> [TASK DIRECTIONS] Return every line from the one with "151 27 4722" through the one with "179 365 1.79", inclusive, exactly as it appears below.

> [INPUT DATA]
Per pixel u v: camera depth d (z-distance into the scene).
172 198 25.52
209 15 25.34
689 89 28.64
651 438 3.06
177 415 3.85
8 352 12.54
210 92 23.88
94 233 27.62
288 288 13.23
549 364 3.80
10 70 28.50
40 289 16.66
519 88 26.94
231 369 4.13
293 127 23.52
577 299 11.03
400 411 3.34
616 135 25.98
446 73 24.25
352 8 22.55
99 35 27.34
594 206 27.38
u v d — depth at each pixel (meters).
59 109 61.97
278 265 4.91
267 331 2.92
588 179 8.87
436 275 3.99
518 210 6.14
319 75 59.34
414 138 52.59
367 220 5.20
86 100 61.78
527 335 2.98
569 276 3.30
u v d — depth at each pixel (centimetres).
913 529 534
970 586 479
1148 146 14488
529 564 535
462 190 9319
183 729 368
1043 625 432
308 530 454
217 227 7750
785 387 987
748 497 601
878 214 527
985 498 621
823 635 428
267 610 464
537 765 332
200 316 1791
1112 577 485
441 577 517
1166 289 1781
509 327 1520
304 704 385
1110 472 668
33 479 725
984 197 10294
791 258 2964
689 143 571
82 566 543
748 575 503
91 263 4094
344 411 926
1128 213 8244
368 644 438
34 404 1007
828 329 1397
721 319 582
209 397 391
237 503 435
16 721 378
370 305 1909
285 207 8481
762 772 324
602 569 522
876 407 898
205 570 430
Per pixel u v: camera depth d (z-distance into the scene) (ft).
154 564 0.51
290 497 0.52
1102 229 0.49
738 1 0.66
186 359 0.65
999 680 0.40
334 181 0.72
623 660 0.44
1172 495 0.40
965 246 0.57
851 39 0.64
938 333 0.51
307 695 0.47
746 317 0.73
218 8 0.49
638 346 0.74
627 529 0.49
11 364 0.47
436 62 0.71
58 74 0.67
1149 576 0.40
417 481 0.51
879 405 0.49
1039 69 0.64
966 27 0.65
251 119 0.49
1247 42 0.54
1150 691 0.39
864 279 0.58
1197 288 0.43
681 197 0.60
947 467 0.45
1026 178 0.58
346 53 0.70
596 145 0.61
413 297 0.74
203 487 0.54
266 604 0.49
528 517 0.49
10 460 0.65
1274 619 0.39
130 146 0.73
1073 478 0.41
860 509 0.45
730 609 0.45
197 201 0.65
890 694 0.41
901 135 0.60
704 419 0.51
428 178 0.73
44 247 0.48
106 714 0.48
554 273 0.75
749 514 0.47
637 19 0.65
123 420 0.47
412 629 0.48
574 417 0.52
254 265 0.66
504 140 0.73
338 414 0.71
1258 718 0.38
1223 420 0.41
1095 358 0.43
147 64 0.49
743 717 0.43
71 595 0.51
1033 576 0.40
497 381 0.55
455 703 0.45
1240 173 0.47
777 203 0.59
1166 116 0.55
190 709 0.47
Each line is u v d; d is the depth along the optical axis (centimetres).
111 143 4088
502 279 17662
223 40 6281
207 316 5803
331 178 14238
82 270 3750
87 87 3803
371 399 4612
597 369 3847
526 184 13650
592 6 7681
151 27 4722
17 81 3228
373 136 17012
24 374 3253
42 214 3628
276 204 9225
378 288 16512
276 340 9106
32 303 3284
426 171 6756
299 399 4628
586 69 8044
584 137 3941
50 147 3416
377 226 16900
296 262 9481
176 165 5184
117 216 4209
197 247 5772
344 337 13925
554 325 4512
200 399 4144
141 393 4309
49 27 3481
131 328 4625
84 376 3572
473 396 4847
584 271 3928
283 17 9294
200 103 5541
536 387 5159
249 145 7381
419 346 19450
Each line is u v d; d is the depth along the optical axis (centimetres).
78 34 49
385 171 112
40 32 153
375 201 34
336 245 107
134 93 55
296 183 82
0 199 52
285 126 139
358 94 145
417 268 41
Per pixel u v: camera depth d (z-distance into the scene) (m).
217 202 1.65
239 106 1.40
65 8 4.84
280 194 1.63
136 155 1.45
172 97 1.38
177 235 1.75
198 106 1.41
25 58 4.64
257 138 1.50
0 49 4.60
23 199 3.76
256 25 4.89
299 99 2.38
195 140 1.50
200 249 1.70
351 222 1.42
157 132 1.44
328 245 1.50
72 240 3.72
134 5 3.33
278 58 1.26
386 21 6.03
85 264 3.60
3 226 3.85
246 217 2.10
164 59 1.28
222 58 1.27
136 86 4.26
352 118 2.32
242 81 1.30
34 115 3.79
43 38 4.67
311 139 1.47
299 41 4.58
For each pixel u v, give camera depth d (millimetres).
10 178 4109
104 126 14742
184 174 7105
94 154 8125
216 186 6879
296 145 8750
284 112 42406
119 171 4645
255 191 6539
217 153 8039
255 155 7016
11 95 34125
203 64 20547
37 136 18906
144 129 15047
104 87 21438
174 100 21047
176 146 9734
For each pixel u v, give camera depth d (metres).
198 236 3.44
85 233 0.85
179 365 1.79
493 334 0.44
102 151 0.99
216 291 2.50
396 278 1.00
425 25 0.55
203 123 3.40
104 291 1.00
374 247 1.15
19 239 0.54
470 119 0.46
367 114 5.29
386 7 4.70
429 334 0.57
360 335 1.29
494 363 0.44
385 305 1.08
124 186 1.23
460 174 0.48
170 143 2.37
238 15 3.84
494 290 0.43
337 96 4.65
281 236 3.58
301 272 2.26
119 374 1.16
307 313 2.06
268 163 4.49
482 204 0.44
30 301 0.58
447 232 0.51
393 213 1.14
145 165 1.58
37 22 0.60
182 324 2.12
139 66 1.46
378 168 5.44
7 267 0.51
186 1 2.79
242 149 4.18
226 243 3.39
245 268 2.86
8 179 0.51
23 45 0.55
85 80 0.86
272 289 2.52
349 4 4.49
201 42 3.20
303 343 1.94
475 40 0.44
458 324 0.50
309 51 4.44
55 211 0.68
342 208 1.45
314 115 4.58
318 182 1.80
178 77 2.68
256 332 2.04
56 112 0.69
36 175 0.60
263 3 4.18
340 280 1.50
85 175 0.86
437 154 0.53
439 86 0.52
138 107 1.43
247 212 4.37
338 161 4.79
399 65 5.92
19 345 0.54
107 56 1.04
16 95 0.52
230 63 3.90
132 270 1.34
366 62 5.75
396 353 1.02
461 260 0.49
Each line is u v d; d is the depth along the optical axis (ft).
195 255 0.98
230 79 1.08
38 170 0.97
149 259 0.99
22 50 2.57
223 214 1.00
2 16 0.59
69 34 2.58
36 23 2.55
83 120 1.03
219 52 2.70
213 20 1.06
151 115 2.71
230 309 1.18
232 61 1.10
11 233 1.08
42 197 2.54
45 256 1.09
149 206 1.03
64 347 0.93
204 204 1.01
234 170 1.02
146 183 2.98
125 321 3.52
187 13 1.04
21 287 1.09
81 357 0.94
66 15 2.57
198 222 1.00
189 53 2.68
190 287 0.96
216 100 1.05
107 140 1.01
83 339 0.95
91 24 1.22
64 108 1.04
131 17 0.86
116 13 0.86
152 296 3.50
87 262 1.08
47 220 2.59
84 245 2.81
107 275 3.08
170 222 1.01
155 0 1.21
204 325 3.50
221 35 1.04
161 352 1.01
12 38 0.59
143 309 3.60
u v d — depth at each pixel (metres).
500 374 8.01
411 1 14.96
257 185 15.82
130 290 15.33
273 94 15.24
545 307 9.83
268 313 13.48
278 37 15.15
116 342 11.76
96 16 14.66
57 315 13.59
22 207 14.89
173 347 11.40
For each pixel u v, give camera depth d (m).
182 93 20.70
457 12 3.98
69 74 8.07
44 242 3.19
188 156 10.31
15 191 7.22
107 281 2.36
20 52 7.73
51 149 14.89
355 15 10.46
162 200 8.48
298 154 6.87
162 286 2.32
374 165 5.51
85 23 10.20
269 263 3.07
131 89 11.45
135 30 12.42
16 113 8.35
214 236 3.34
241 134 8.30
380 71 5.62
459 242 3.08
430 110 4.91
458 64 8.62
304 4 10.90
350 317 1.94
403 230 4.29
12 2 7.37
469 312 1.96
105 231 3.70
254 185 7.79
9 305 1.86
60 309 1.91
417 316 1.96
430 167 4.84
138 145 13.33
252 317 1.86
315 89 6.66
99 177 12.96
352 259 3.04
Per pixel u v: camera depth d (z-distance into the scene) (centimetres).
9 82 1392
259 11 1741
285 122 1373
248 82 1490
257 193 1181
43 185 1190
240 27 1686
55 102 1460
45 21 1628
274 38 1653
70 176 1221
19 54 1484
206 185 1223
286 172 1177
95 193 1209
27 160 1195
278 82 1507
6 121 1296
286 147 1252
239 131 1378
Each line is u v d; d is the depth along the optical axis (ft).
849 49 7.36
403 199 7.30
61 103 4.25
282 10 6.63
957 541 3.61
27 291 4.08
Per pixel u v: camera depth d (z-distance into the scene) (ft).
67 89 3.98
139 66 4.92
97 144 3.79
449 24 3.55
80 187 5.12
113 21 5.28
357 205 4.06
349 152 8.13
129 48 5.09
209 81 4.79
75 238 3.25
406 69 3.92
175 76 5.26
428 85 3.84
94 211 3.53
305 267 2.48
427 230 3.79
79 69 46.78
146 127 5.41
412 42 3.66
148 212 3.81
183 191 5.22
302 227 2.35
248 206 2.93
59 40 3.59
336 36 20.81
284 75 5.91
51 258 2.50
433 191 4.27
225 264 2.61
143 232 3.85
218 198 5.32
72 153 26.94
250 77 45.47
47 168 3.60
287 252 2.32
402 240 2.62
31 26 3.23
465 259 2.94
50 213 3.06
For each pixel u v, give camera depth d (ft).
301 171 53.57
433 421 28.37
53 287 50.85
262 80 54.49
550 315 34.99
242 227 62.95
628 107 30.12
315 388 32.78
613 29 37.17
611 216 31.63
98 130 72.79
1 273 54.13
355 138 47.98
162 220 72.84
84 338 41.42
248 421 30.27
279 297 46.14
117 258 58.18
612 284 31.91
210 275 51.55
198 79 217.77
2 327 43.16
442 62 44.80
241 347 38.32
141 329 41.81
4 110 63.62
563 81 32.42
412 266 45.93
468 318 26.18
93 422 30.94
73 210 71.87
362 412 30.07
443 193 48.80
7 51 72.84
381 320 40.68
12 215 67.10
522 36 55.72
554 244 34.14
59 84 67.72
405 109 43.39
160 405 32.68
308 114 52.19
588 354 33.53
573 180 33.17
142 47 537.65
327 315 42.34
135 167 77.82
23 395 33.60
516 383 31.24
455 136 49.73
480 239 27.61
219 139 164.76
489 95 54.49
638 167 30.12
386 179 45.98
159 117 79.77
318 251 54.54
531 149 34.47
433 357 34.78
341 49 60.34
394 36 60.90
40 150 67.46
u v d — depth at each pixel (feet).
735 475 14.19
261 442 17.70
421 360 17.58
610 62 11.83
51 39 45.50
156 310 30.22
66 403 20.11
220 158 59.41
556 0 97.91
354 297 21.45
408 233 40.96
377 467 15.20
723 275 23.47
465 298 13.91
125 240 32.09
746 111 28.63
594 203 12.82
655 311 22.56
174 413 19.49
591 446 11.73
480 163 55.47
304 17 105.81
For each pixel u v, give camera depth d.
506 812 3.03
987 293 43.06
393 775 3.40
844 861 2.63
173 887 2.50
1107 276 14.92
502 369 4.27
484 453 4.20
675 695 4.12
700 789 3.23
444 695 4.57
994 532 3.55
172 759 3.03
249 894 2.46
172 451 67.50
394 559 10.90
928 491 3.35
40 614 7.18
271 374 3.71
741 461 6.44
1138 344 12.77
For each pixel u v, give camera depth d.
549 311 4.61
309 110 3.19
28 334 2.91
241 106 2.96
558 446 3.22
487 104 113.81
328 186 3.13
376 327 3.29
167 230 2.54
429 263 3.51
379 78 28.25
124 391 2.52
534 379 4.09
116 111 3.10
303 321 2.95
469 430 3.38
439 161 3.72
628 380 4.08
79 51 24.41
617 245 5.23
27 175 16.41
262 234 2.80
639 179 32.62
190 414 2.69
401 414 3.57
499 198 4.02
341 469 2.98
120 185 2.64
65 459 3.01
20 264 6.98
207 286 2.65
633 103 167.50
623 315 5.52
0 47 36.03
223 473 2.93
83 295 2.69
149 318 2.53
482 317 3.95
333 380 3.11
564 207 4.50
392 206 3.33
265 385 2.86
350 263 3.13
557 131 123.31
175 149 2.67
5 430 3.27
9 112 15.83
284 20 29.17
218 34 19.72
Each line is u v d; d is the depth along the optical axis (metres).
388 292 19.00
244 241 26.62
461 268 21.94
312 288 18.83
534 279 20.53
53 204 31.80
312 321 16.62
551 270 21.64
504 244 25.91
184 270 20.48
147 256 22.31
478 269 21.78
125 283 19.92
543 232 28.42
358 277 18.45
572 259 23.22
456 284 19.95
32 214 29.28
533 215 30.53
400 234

> [RESULT BELOW]
151 27 4722
17 81 3228
373 136 17012
24 374 3253
42 214 3628
276 204 9225
378 288 16512
276 340 9106
32 303 3284
426 171 6756
299 399 4628
586 69 8044
584 137 3941
50 147 3416
377 226 16900
296 262 9481
176 165 5184
117 216 4209
197 247 5772
344 337 13925
554 325 4512
200 399 4144
141 393 4309
49 27 3481
131 328 4625
84 376 3572
473 396 4847
584 271 3928
283 17 9294
200 103 5541
536 387 5159
249 145 7381
419 346 19450
Each line is u v d; d is the depth along the optical axis (centimetres).
78 34 49
385 171 112
40 32 153
375 201 34
336 245 107
134 93 55
296 183 82
0 199 52
285 126 139
358 94 145
417 268 41
Per pixel u v: camera depth d (z-distance into the scene) (m).
217 202 1.65
239 106 1.40
65 8 4.84
280 194 1.63
136 155 1.45
172 97 1.38
177 235 1.75
198 106 1.41
25 58 4.64
257 138 1.50
0 49 4.60
23 199 3.76
256 25 4.89
299 99 2.38
195 140 1.50
200 249 1.70
351 222 1.42
157 132 1.44
328 245 1.50
72 240 3.72
134 5 3.33
278 58 1.26
386 21 6.03
85 264 3.60
3 226 3.85
246 217 2.10
164 59 1.28
222 58 1.27
136 86 4.26
352 118 2.32
242 81 1.30
34 115 3.79
43 38 4.67
311 139 1.47
299 41 4.58
For each pixel u v, give camera depth d (millimetres).
10 178 4109
104 126 14742
184 174 7105
94 154 8125
216 186 6879
296 145 8750
284 112 42406
119 171 4645
255 191 6539
217 153 8039
255 155 7016
11 95 34125
203 64 20547
37 136 18906
144 129 15047
104 87 21438
174 100 21047
176 146 9734
For each pixel u v, give camera depth d (metres).
198 236 3.44
85 233 0.85
179 365 1.79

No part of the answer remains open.